Loading the template

import yaml

def load_intent(path="~/.agent/intent-config.yaml"):
    with open(path) as f:
        config = yaml.safe_load(f)
    return config["agent"]

def build_system_prompt(intent):
    prompt = f"""ROLE: {intent['role']}
AUTONOMY: {intent['autonomy_level']} — act on routine tasks, draft for review on everything else.

OBJECTIVES:
- Primary: {intent['objectives']['primary']}
- Anti-goal: {intent['objectives']['anti_goal']}

VALUES (highest priority first):
"""
    for v in intent["values"]:
        if isinstance(v, dict):
            name = list(v.keys())[0]
            prompt += f"- {name}: {v[name]}\n"
        else:
            prompt += f"- {v}\n"

    prompt += "\nFORBIDDEN ACTIONS:\n"
    for action in intent["decisions"]["never"]:
        prompt += f"- {action}\n"

    return prompt

The key pattern: hard constraints (forbidden actions, escalation triggers) are loaded from config on every action, not just injected into the system prompt once. The system prompt provides the general framing. The config file provides the boundaries that survive context compaction.

Putting it together

Here’s the minimal stack for an intent-engineered local agent:

A local model via Ollama — 32B minimum for reliable decision-making
An intent config file (the YAML template above)
Function calling for tool execution
Decision boundary checks before every action
A decision log for feedback
Session-as-RAG for memory persistence

The model handles reasoning. Everything else keeps it pointed in the right direction: the intent config sets priorities, the boundary checks prevent overreach, the decision log lets you audit what happened, and the memory accumulates experience that makes the agent better over time.

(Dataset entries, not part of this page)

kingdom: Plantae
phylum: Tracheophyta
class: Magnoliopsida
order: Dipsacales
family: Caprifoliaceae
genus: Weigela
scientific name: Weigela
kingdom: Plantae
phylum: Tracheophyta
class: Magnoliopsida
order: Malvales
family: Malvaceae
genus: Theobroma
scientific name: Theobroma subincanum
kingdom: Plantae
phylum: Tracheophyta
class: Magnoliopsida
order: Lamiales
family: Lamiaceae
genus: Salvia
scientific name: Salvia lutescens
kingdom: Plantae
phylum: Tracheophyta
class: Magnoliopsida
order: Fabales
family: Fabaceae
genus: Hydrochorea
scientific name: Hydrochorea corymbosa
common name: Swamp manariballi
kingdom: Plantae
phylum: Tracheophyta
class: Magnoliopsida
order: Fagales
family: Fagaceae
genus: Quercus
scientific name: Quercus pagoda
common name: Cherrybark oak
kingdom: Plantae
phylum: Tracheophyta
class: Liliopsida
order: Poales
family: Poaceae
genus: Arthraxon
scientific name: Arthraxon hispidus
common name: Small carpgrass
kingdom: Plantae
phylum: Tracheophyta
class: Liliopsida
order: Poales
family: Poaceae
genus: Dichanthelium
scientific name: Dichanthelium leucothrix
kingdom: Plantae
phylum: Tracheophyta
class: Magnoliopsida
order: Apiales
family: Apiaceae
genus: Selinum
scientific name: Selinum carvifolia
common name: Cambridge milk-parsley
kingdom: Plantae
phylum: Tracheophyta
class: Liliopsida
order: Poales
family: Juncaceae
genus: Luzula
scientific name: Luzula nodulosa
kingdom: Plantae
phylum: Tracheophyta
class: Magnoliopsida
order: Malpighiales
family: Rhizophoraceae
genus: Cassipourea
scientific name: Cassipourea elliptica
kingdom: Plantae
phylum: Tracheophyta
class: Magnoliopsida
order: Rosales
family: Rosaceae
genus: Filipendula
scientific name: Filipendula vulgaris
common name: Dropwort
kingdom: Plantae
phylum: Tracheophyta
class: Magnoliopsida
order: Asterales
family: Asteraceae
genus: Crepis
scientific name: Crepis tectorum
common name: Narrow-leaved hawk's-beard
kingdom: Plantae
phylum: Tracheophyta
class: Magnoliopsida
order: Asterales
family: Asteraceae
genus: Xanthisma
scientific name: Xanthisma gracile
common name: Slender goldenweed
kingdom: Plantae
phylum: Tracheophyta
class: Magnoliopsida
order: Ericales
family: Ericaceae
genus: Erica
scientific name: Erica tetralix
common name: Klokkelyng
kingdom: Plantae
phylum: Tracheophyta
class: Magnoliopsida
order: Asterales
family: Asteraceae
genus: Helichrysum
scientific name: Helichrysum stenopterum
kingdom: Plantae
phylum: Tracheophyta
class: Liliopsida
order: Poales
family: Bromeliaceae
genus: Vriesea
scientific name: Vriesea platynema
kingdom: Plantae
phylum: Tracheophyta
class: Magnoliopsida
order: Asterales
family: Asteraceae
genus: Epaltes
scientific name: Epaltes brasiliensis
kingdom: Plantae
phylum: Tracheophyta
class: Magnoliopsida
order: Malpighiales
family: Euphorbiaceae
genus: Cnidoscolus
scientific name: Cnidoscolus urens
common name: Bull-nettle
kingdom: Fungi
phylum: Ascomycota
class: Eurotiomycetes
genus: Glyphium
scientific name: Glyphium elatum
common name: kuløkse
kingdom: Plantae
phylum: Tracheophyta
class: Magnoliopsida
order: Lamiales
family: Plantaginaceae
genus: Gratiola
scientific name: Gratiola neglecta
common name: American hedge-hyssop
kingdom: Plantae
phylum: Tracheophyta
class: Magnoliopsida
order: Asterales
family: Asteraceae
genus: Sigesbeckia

None of this requires a cloud API, a subscription, or someone else’s infrastructure. That’s the local advantage: you own every layer of the stack, including the intent layer that tells your agent what to care about.

Use the Planning Tool to size your hardware. 32B models fit on 24GB VRAM. 70B models need 48GB+. The more consequential your agent’s decisions, the larger model you should run.